▶ WHAT THE EXERCISE ASKS
Please give back word for word the lines of the material below between the line containing "wrist: (112, 153)" and the line containing "middle dip: (255, 243)", inclusive.

▶ WORKING DATA
###

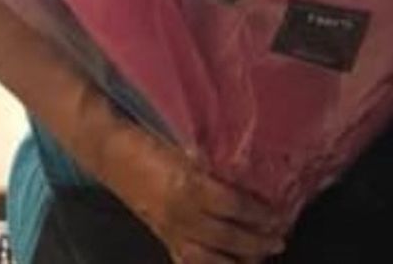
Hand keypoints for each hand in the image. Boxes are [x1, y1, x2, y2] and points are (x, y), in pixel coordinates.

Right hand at [99, 126, 284, 262]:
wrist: (112, 153)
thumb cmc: (154, 140)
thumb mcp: (187, 143)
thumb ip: (216, 159)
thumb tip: (253, 168)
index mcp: (188, 185)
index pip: (232, 206)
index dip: (258, 214)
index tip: (279, 216)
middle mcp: (179, 213)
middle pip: (225, 236)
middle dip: (255, 243)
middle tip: (279, 241)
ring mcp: (167, 229)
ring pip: (206, 257)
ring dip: (236, 261)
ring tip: (259, 259)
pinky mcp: (160, 236)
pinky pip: (186, 260)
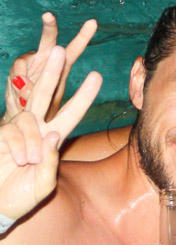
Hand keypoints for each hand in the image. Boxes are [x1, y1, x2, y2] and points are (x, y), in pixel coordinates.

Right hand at [0, 46, 101, 220]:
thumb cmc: (23, 195)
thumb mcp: (44, 184)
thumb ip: (50, 162)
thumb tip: (52, 134)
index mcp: (53, 138)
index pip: (71, 113)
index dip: (83, 96)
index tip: (97, 75)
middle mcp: (36, 129)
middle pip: (45, 94)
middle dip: (53, 72)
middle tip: (61, 49)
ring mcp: (17, 130)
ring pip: (30, 116)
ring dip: (32, 140)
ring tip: (29, 161)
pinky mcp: (1, 134)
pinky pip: (14, 131)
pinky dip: (20, 146)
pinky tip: (19, 159)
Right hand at [3, 13, 96, 123]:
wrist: (26, 116)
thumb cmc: (45, 107)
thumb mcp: (51, 102)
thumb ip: (41, 92)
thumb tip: (25, 86)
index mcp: (63, 65)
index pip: (74, 48)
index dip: (83, 36)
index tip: (93, 22)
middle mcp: (46, 59)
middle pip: (48, 40)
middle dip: (49, 27)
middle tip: (48, 15)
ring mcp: (30, 64)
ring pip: (24, 60)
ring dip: (25, 78)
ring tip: (28, 96)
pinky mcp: (16, 71)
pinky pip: (15, 73)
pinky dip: (18, 85)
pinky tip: (22, 97)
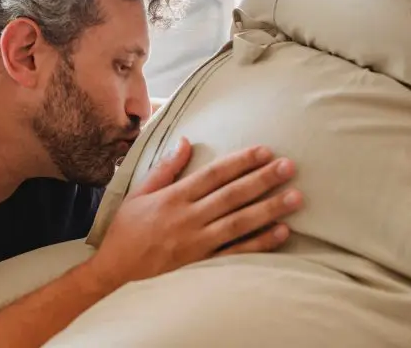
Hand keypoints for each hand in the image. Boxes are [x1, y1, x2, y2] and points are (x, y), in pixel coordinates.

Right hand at [87, 138, 302, 287]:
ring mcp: (197, 242)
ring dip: (269, 208)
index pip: (214, 174)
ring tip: (295, 197)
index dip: (240, 161)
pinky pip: (236, 252)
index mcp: (173, 197)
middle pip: (232, 195)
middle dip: (263, 179)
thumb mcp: (139, 192)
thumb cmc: (126, 228)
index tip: (264, 151)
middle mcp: (188, 218)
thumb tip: (185, 141)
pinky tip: (281, 231)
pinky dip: (260, 242)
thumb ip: (165, 168)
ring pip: (239, 222)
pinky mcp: (202, 263)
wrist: (115, 268)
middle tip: (289, 166)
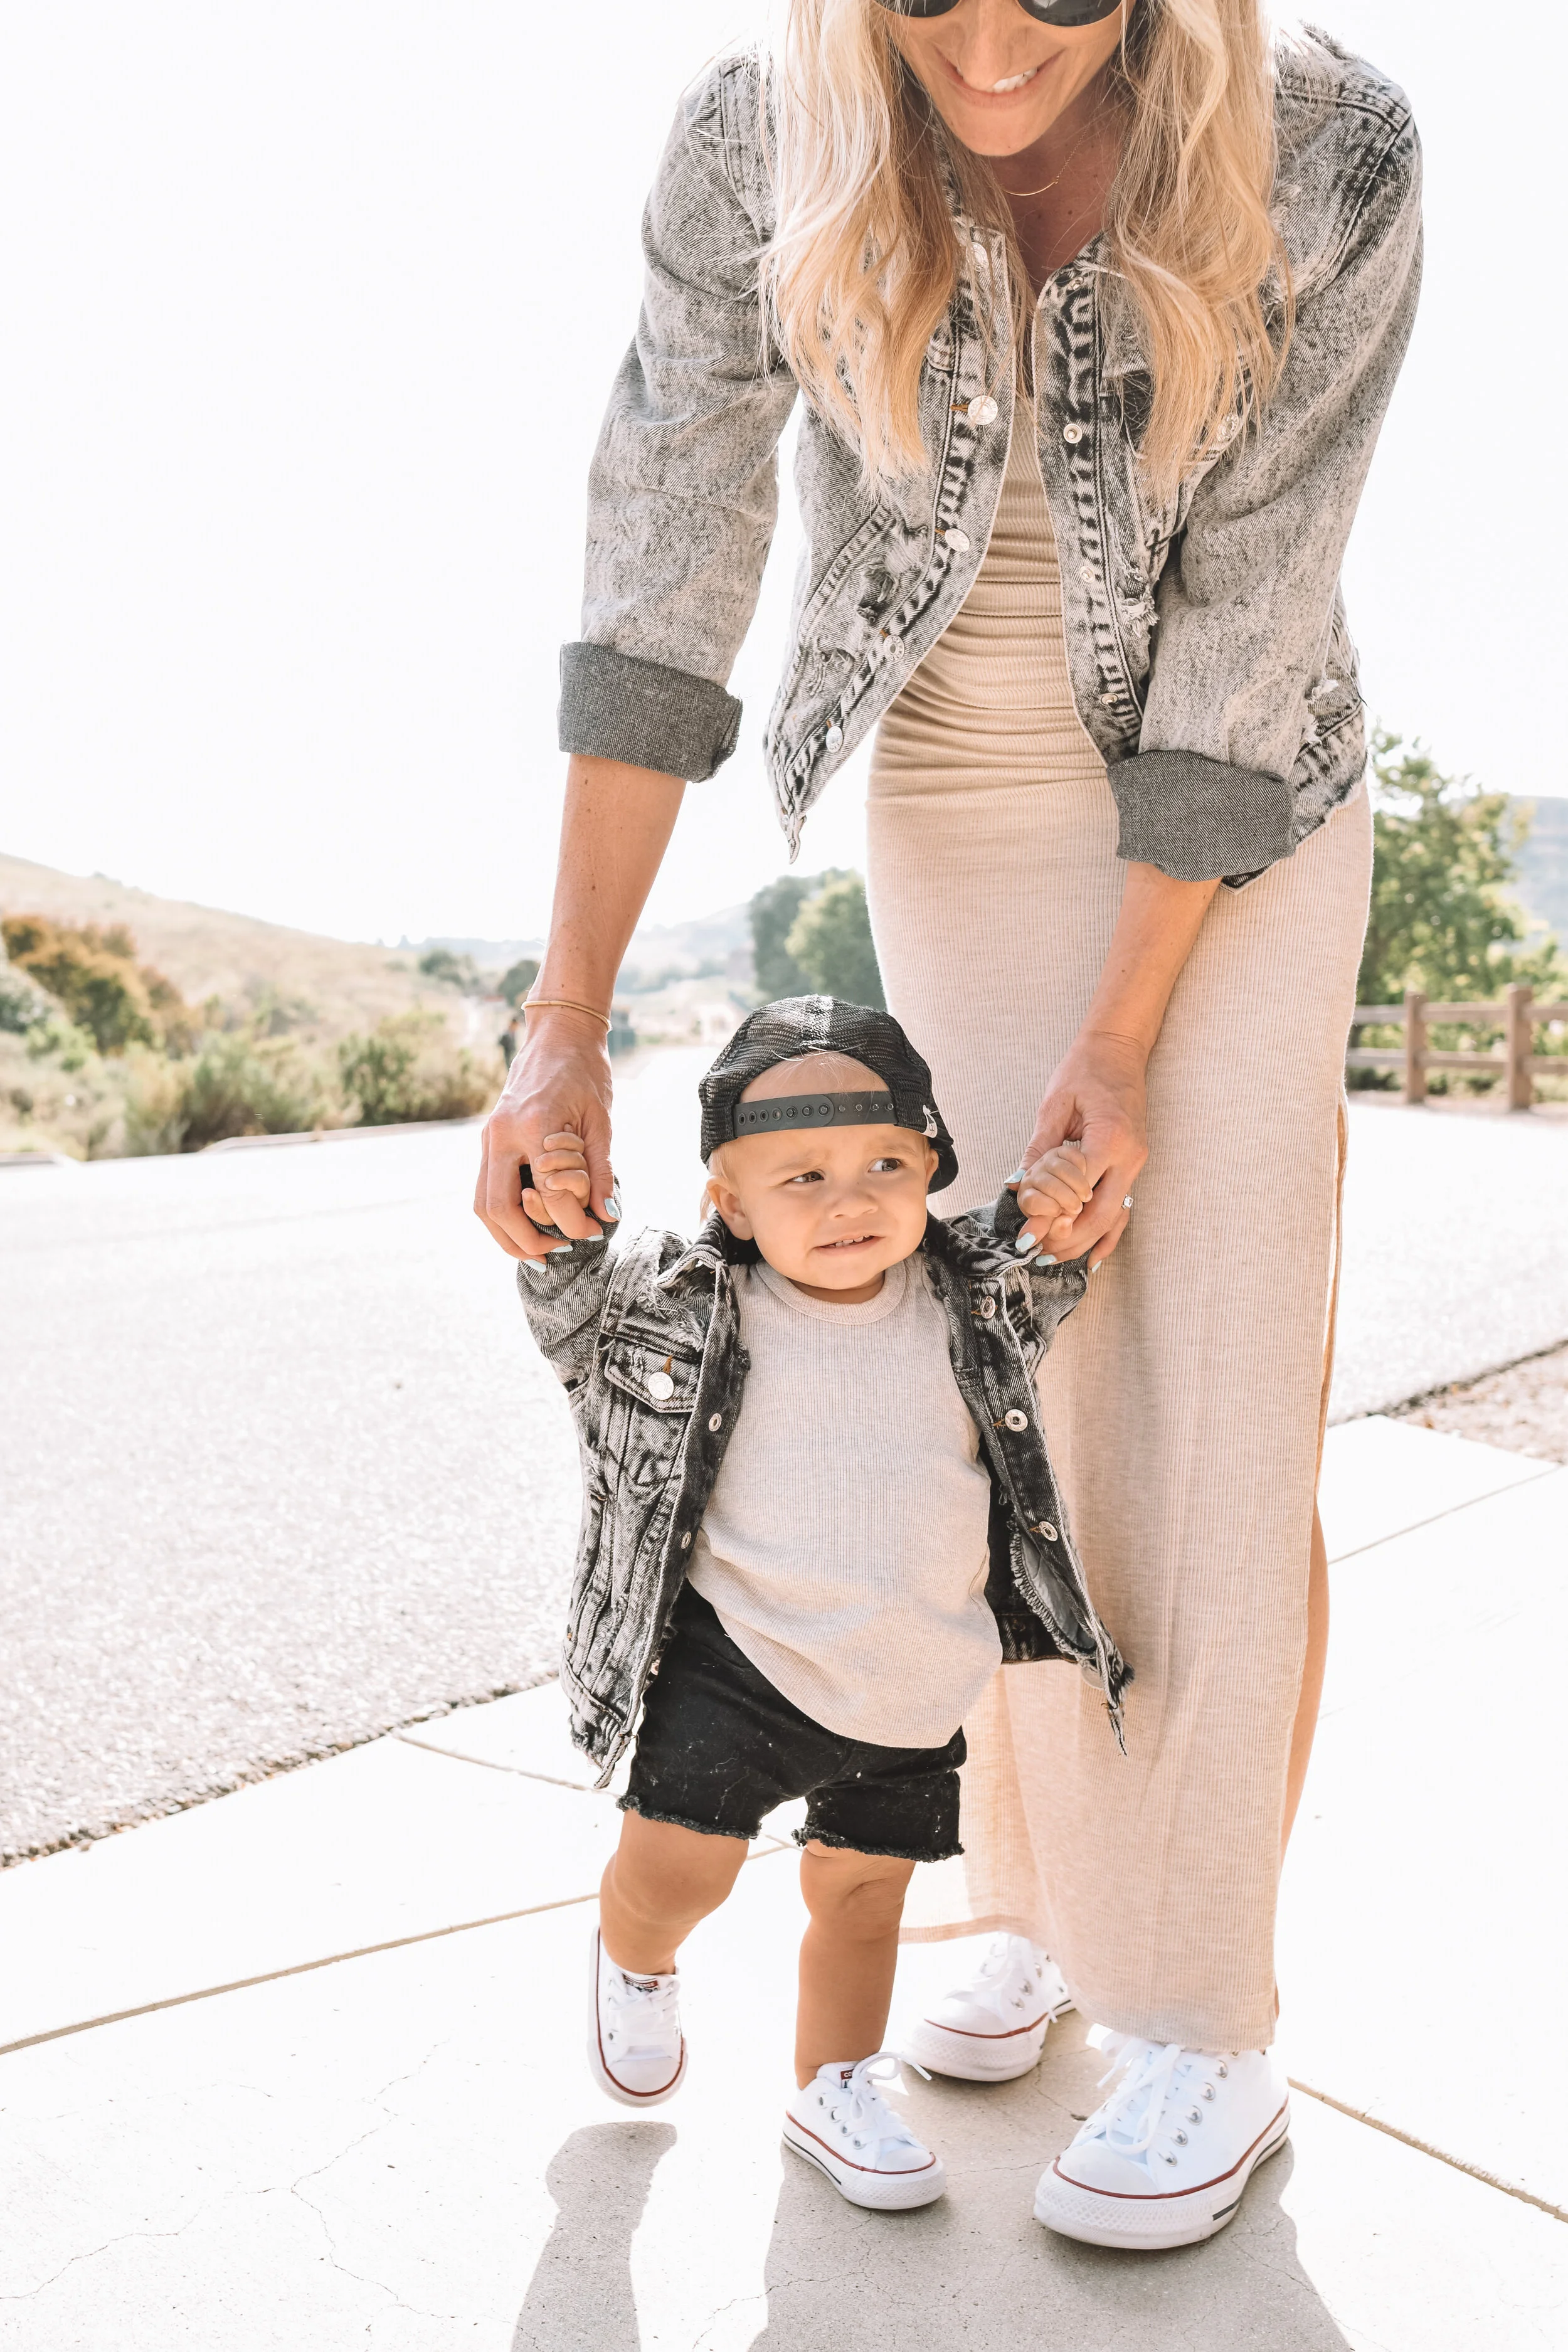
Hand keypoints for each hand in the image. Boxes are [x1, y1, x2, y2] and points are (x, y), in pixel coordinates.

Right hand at [474, 1011, 614, 1261]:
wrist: (558, 1033)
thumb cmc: (585, 1071)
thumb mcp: (601, 1120)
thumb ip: (601, 1170)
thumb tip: (606, 1215)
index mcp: (534, 1125)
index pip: (549, 1193)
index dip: (571, 1221)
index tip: (592, 1231)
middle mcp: (503, 1134)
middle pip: (498, 1207)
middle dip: (524, 1241)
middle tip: (555, 1254)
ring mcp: (489, 1136)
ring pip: (482, 1202)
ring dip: (505, 1235)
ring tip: (536, 1250)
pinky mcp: (488, 1138)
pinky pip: (485, 1187)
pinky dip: (501, 1213)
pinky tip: (525, 1225)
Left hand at [1015, 1028, 1148, 1270]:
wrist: (1118, 1050)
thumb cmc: (1085, 1070)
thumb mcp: (1054, 1106)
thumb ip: (1039, 1149)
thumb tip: (1016, 1184)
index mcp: (1111, 1138)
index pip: (1079, 1190)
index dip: (1051, 1216)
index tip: (1026, 1233)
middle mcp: (1130, 1157)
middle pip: (1101, 1215)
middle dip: (1068, 1240)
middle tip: (1036, 1252)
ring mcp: (1136, 1164)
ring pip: (1114, 1218)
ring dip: (1084, 1242)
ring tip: (1053, 1257)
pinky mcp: (1133, 1166)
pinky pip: (1123, 1208)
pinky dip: (1107, 1234)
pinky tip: (1091, 1256)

###

▶ ANSWER FOR THE TASK
wrist: (112, 153)
thumb cmc: (154, 140)
thumb mcp: (187, 143)
thumb ip: (216, 159)
thumb tip: (253, 168)
index mcp: (188, 185)
index pip: (232, 206)
index dip: (258, 214)
index tip: (279, 216)
middle mcp: (179, 213)
middle pip: (225, 236)
middle dip: (255, 243)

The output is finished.